Задание a — Выведите полностью и без изменений отрывок о выборах в Андалузии.

Виктор Мараховский
Европейские СМИ в очередной легкой панике. В крупнейшей автономии Испании — Андалузии — прошли скандальные выборы в парламент.
На этих выборах из ниоткуда вылезла мелкая партия Vox, недавно отпочковавшаяся от правоцентристов. Она, до того бывшая ничем, внезапно набрала 11 процентов голосов и стала первым почти за сорок лет "ультраправым" объединением, попавшим в законодательное собрание не только в Андалузии, но и вообще во всей Испании. Такого там практически не видели со времен Франко.
При этом традиционные лидеры — лево- и правоцентристы — потеряли до трети голосов. Медиа в шоке, политологи пишут мрачные прогнозы о росте радикального правого популизма. Естественно, уже найден след русских спецслужб — сейчас без этого никак.
Сама по себе испанская Vox, отметим, ничего чудовищного не представляет: это консерваторы вроде "Альтернативы для Германии" с католическим уклоном. То есть они за ограничение абортов и иммиграции, а также против однополых браков. Не говоря уже о том, что в правительство их, конечно, никто не возьмет — они нерукопожатные.
Но штука вся в том, что именно это — признак уже вполне наступившей бархатной катастрофы.

Предоставленные записи —
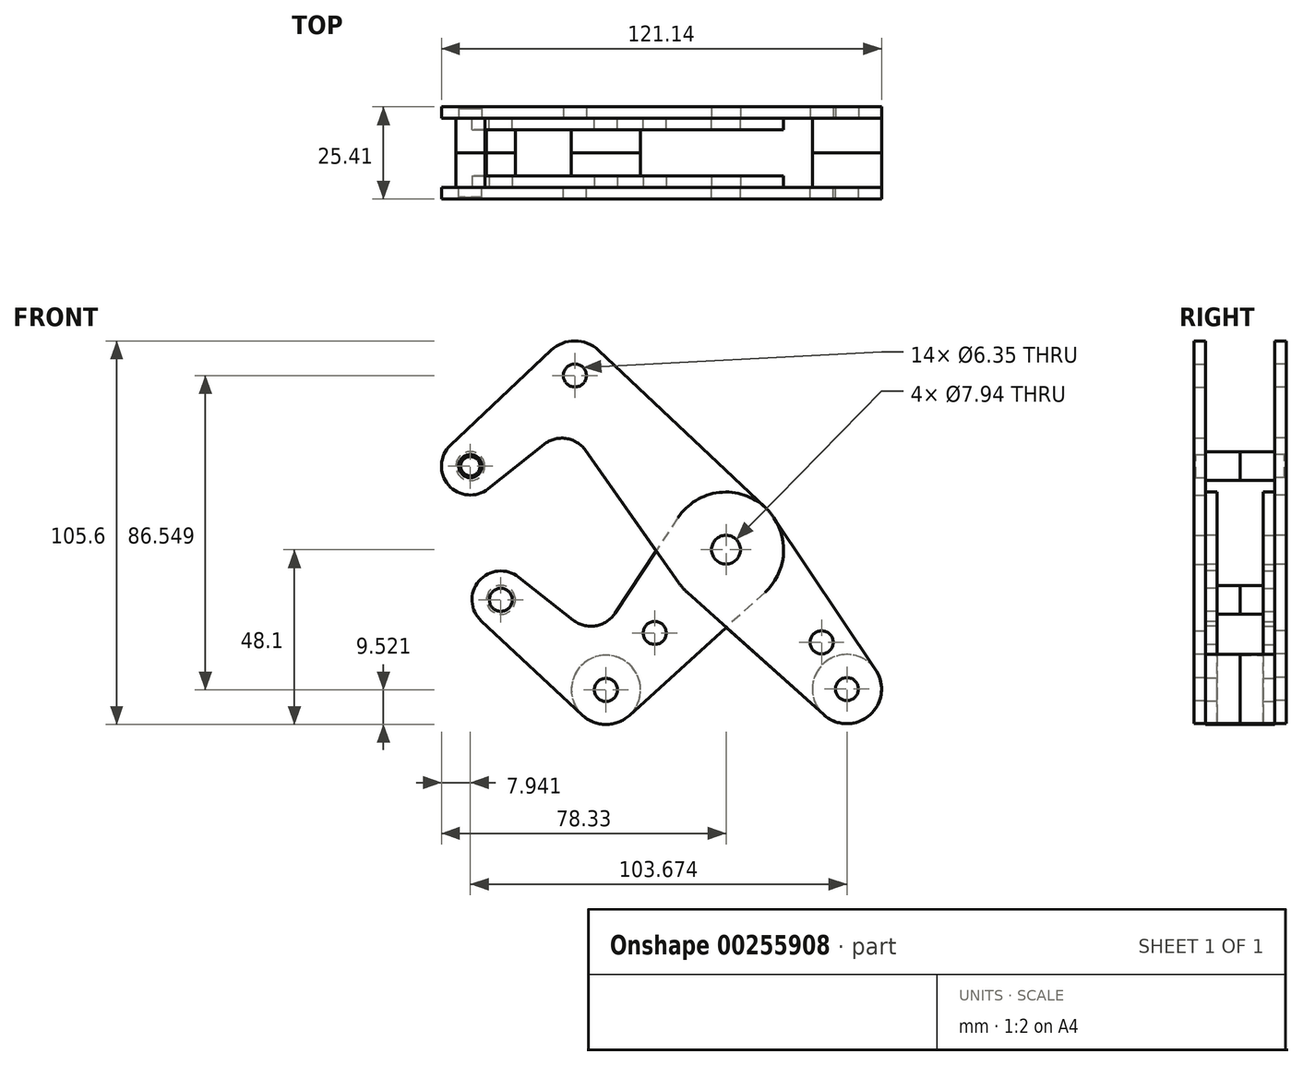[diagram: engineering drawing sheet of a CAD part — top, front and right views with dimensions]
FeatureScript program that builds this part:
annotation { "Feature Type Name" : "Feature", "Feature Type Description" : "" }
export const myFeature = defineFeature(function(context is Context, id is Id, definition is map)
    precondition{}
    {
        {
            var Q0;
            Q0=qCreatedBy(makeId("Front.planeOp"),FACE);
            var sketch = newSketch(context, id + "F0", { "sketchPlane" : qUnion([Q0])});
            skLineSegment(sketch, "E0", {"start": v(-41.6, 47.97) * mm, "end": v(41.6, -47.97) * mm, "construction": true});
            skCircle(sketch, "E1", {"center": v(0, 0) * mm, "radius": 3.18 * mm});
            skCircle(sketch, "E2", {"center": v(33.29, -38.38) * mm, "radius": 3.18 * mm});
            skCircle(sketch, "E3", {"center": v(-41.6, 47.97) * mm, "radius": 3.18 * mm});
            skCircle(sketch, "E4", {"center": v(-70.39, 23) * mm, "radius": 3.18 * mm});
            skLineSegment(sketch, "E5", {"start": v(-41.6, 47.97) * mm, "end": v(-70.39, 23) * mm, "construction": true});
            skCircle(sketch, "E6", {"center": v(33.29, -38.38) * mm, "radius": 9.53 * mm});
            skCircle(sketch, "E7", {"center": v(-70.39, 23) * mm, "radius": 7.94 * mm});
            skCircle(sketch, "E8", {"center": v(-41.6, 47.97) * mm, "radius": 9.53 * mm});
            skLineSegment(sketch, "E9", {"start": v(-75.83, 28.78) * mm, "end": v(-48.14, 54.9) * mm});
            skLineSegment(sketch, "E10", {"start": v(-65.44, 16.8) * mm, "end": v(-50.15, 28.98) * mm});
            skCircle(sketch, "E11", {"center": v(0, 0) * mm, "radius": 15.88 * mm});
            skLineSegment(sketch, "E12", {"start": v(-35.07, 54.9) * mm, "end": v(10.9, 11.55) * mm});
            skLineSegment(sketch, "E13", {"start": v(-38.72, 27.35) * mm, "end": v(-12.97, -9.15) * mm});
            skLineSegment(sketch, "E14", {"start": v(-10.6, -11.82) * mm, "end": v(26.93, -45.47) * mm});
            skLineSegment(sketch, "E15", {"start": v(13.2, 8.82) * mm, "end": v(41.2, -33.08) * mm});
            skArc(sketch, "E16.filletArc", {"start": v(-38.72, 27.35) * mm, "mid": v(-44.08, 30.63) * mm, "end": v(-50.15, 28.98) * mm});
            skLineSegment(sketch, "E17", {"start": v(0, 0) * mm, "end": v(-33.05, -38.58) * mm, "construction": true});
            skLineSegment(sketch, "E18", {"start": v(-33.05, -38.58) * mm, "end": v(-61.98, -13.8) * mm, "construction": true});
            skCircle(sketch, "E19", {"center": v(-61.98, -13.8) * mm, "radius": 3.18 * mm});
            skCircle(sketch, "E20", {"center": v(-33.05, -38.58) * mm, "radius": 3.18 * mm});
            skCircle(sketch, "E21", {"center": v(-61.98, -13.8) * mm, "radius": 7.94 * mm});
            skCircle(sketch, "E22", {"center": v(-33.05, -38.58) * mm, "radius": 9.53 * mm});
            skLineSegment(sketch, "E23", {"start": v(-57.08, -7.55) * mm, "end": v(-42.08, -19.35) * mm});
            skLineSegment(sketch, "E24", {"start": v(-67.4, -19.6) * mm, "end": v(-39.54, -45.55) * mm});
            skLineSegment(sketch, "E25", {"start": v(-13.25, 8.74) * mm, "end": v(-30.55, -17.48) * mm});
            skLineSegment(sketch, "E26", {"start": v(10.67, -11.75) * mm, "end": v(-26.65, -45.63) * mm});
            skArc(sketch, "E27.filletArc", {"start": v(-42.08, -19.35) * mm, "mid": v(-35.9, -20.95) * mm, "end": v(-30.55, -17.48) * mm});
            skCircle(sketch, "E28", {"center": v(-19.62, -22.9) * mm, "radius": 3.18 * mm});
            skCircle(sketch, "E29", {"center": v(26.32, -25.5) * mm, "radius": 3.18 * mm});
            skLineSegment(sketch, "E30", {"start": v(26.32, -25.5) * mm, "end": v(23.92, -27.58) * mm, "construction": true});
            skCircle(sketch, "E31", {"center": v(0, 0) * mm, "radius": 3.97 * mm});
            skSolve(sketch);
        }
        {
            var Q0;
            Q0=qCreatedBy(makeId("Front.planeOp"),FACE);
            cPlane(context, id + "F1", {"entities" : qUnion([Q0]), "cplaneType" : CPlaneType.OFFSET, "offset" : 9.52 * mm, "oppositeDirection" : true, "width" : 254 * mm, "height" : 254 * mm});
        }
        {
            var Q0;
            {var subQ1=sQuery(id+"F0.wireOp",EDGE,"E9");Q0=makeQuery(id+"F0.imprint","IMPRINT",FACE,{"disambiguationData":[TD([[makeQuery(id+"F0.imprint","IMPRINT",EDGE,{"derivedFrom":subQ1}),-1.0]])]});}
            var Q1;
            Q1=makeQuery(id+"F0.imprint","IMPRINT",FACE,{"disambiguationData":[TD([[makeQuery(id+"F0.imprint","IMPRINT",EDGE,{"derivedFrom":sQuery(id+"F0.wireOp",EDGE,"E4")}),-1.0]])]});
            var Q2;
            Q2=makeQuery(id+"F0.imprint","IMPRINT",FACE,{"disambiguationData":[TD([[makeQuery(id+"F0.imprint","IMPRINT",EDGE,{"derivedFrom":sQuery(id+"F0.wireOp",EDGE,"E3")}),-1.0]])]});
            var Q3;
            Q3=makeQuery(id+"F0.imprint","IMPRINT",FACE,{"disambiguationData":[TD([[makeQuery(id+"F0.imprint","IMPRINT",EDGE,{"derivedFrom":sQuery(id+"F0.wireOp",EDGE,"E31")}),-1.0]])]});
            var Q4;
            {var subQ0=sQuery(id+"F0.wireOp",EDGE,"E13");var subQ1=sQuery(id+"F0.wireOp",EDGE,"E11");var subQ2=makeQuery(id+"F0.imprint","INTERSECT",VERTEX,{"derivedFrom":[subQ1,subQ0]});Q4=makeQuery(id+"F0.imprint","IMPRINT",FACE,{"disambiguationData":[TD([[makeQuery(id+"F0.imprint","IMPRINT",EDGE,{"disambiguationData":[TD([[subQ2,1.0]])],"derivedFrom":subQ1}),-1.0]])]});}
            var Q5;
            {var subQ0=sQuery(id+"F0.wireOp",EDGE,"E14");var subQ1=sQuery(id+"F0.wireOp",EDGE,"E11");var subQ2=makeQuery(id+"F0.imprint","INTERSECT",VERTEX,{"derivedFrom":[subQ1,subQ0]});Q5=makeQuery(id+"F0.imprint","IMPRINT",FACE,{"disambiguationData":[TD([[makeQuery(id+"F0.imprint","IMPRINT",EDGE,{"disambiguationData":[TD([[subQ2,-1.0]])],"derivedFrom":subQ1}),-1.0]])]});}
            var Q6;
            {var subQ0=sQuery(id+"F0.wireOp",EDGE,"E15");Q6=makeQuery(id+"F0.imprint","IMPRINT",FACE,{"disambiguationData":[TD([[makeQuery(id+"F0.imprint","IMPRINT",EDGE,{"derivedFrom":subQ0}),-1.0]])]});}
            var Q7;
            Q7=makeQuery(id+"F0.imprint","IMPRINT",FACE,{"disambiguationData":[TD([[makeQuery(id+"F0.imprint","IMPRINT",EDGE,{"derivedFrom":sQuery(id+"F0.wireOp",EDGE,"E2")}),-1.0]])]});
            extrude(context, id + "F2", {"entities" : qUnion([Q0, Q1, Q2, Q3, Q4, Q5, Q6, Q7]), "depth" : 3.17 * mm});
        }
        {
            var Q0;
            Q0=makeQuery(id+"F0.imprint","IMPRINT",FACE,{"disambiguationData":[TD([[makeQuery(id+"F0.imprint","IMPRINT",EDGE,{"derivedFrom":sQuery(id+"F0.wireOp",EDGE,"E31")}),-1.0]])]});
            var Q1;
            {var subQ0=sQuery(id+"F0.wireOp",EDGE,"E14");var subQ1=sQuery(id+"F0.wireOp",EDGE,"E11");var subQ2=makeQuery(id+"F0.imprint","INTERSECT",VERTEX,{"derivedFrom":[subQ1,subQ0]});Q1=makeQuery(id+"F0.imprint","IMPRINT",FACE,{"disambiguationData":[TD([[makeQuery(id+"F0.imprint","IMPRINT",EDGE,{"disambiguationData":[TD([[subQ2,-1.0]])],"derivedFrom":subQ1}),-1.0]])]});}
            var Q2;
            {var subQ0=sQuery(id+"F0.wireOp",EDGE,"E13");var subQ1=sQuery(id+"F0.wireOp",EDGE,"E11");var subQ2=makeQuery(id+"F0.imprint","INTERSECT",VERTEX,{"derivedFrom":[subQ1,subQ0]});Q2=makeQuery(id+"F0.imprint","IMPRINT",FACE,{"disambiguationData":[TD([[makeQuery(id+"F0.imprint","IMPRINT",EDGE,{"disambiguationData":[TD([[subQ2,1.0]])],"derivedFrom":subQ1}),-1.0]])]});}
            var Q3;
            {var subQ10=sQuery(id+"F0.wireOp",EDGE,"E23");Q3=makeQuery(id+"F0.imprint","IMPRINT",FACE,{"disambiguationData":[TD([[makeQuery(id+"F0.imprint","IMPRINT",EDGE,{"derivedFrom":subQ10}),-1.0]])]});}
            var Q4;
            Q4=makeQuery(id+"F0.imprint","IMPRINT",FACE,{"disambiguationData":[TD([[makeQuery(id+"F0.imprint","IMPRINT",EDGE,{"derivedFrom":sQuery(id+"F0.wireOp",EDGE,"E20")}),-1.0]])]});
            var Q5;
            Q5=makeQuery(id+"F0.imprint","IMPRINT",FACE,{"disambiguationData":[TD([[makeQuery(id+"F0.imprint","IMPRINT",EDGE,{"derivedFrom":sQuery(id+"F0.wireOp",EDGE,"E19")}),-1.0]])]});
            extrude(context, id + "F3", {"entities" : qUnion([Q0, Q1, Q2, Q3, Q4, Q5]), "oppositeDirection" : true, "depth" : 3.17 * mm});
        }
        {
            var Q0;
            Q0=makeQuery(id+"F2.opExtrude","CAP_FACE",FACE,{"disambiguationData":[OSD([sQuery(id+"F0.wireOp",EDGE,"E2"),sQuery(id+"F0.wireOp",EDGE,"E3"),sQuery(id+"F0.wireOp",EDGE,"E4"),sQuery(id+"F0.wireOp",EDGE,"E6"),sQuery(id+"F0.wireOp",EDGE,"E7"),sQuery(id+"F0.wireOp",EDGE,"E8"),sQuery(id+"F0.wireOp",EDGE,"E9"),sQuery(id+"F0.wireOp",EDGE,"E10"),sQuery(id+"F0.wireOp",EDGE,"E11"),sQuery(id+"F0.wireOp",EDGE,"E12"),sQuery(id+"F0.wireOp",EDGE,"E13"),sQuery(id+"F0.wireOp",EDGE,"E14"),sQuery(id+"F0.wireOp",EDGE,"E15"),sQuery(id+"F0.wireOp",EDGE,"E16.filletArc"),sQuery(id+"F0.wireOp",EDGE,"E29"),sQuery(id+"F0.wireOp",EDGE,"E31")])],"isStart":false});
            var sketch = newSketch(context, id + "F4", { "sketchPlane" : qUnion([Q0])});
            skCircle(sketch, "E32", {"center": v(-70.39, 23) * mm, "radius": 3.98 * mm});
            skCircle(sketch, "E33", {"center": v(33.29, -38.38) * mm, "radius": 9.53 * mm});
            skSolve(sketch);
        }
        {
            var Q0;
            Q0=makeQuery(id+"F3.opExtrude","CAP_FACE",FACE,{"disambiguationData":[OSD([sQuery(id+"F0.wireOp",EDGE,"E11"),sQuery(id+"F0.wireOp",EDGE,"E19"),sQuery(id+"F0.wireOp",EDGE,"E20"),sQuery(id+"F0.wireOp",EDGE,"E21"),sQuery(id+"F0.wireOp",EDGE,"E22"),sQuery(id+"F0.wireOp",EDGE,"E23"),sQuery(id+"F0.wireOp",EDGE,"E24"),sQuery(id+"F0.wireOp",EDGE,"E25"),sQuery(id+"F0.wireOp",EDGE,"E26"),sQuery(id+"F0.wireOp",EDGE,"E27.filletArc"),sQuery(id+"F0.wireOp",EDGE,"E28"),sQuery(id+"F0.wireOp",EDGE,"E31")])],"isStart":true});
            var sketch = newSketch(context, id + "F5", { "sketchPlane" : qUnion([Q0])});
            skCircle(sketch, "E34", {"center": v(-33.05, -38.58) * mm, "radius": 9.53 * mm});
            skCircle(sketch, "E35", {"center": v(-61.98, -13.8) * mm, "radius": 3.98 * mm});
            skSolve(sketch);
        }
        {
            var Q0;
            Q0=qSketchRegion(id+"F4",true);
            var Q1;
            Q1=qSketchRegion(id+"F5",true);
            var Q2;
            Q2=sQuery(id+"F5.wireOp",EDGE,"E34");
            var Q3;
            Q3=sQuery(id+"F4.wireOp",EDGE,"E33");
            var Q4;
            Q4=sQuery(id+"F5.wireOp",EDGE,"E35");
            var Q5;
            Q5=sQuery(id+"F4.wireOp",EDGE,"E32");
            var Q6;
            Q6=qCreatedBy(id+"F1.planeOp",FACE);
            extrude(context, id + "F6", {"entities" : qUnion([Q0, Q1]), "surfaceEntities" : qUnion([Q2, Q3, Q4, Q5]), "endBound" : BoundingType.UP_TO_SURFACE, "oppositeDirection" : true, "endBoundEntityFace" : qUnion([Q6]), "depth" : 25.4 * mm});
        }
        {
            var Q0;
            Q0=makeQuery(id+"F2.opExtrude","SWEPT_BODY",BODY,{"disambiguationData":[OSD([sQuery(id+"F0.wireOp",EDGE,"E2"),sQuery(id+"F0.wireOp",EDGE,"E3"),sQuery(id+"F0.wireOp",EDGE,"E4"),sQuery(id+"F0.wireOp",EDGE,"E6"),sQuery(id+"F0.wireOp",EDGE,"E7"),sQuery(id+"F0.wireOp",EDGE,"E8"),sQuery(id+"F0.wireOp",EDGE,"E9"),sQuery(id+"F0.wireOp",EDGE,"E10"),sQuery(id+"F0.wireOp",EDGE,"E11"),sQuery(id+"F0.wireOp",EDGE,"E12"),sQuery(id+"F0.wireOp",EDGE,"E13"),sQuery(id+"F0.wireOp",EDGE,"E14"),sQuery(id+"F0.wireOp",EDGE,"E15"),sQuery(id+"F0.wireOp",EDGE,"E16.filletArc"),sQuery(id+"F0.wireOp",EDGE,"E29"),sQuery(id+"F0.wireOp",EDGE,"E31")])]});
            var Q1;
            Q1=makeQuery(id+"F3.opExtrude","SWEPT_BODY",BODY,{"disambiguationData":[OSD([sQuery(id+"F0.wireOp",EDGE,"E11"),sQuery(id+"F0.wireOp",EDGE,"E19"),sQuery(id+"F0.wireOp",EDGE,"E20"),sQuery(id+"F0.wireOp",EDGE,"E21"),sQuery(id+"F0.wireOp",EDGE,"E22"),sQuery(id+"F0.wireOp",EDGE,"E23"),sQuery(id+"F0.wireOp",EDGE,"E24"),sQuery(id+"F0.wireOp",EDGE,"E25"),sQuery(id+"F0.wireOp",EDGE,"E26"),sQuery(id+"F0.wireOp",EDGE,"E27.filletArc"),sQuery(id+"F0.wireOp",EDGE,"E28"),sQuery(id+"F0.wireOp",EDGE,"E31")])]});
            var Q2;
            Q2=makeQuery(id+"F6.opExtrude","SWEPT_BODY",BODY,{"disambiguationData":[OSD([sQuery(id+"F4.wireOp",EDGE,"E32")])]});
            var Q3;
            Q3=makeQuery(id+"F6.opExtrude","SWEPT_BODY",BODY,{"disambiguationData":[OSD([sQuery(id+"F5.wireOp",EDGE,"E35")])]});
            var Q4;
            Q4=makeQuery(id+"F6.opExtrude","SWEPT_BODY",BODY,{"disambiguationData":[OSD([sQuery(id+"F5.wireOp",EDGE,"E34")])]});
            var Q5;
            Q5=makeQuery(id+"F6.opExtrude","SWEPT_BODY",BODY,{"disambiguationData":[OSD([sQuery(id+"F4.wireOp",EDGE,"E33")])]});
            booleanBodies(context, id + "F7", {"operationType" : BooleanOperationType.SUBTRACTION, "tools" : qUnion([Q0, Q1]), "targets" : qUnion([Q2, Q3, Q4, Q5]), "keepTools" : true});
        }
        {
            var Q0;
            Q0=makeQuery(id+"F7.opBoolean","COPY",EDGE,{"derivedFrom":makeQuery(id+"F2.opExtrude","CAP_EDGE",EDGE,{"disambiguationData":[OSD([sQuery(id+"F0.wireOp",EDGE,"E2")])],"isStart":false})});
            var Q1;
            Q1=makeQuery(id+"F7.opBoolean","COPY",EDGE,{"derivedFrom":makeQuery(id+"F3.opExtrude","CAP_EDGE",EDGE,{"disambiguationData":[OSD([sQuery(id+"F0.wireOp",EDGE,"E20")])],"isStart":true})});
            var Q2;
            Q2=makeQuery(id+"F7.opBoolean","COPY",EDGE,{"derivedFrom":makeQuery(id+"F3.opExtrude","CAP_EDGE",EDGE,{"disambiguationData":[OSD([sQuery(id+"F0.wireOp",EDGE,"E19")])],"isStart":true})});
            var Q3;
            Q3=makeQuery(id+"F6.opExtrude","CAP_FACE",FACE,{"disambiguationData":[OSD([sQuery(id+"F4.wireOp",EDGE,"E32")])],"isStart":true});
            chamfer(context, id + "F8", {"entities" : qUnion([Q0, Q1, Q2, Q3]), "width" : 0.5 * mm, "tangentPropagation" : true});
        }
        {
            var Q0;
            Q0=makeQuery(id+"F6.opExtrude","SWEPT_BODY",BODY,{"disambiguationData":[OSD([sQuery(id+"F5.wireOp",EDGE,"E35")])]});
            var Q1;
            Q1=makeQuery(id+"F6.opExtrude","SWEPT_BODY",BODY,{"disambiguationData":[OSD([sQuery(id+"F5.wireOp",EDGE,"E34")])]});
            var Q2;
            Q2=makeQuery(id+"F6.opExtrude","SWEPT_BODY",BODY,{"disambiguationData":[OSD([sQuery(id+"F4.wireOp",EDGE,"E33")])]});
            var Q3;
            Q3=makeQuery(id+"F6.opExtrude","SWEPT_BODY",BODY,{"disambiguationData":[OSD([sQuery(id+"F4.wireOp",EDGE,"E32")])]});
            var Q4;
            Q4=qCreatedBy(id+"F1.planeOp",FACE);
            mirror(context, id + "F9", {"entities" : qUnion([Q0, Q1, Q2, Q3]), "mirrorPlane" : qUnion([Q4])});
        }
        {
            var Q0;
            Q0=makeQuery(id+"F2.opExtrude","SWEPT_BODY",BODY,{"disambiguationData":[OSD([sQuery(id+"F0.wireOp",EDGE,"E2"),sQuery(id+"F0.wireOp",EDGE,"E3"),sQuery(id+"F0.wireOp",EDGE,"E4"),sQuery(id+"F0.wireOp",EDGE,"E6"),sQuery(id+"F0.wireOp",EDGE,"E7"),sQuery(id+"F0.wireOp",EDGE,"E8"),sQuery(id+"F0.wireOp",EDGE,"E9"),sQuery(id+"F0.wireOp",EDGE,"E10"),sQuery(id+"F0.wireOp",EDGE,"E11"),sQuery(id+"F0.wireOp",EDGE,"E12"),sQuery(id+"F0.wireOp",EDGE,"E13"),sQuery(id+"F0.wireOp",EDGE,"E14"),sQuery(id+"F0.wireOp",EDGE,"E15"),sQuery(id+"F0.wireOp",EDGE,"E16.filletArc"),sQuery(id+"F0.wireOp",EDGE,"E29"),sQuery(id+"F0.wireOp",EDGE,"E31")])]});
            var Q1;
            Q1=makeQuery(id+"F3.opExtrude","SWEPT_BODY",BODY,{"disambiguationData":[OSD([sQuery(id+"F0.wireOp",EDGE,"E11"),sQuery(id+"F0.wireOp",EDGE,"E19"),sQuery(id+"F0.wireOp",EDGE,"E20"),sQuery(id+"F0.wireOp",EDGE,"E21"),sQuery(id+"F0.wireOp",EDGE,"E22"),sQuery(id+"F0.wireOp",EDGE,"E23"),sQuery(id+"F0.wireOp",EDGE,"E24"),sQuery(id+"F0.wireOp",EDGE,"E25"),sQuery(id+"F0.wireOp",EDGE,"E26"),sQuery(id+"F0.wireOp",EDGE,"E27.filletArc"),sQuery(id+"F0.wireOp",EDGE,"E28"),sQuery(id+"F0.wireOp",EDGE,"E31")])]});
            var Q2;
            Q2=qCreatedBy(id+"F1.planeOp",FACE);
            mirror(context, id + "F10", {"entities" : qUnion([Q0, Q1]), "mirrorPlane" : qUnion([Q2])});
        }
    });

Задание b — Представьте в виде таблицы Markdown со столбцами «Номер» и «Строка» только строки записей: начните с первой строки записей и закончите строкой, содержащей "v(-35.07, 54.9) *", включительно. Пустые строки пропустите, изображения в ответ не включайте.

Письменное решение a —
Виктор Мараховский
Европейские СМИ в очередной легкой панике. В крупнейшей автономии Испании — Андалузии — прошли скандальные выборы в парламент.
На этих выборах из ниоткуда вылезла мелкая партия Vox, недавно отпочковавшаяся от правоцентристов. Она, до того бывшая ничем, внезапно набрала 11 процентов голосов и стала первым почти за сорок лет "ультраправым" объединением, попавшим в законодательное собрание не только в Андалузии, но и вообще во всей Испании. Такого там практически не видели со времен Франко.
При этом традиционные лидеры — лево- и правоцентристы — потеряли до трети голосов. Медиа в шоке, политологи пишут мрачные прогнозы о росте радикального правого популизма. Естественно, уже найден след русских спецслужб — сейчас без этого никак.
Сама по себе испанская Vox, отметим, ничего чудовищного не представляет: это консерваторы вроде "Альтернативы для Германии" с католическим уклоном. То есть они за ограничение абортов и иммиграции, а также против однополых браков. Не говоря уже о том, что в правительство их, конечно, никто не возьмет — они нерукопожатные.
Но штука вся в том, что именно это — признак уже вполне наступившей бархатной катастрофы.

Письменное решение b —
| Номер | Строка |
|---|---|
| 1 | [diagram: engineering drawing sheet of a CAD part — top, front and right views with dimensions] |
| 2 | FeatureScript program that builds this part: |
| 3 | annotation { "Feature Type Name" : "Feature", "Feature Type Description" : "" } |
| 4 | export const myFeature = defineFeature(function(context is Context, id is Id, definition is map) |
| 5 |     precondition{} |
| 6 |     { |
| 7 |         { |
| 8 |             var Q0; |
| 9 |             Q0=qCreatedBy(makeId("Front.planeOp"),FACE); |
| 10 |             var sketch = newSketch(context, id + "F0", { "sketchPlane" : qUnion([Q0])}); |
| 11 |             skLineSegment(sketch, "E0", {"start": v(-41.6, 47.97) * mm, "end": v(41.6, -47.97) * mm, "construction": true}); |
| 12 |             skCircle(sketch, "E1", {"center": v(0, 0) * mm, "radius": 3.18 * mm}); |
| 13 |             skCircle(sketch, "E2", {"center": v(33.29, -38.38) * mm, "radius": 3.18 * mm}); |
| 14 |             skCircle(sketch, "E3", {"center": v(-41.6, 47.97) * mm, "radius": 3.18 * mm}); |
| 15 |             skCircle(sketch, "E4", {"center": v(-70.39, 23) * mm, "radius": 3.18 * mm}); |
| 16 |             skLineSegment(sketch, "E5", {"start": v(-41.6, 47.97) * mm, "end": v(-70.39, 23) * mm, "construction": true}); |
| 17 |             skCircle(sketch, "E6", {"center": v(33.29, -38.38) * mm, "radius": 9.53 * mm}); |
| 18 |             skCircle(sketch, "E7", {"center": v(-70.39, 23) * mm, "radius": 7.94 * mm}); |
| 19 |             skCircle(sketch, "E8", {"center": v(-41.6, 47.97) * mm, "radius": 9.53 * mm}); |
| 20 |             skLineSegment(sketch, "E9", {"start": v(-75.83, 28.78) * mm, "end": v(-48.14, 54.9) * mm}); |
| 21 |             skLineSegment(sketch, "E10", {"start": v(-65.44, 16.8) * mm, "end": v(-50.15, 28.98) * mm}); |
| 22 |             skCircle(sketch, "E11", {"center": v(0, 0) * mm, "radius": 15.88 * mm}); |
| 23 |             skLineSegment(sketch, "E12", {"start": v(-35.07, 54.9) * mm, "end": v(10.9, 11.55) * mm}); |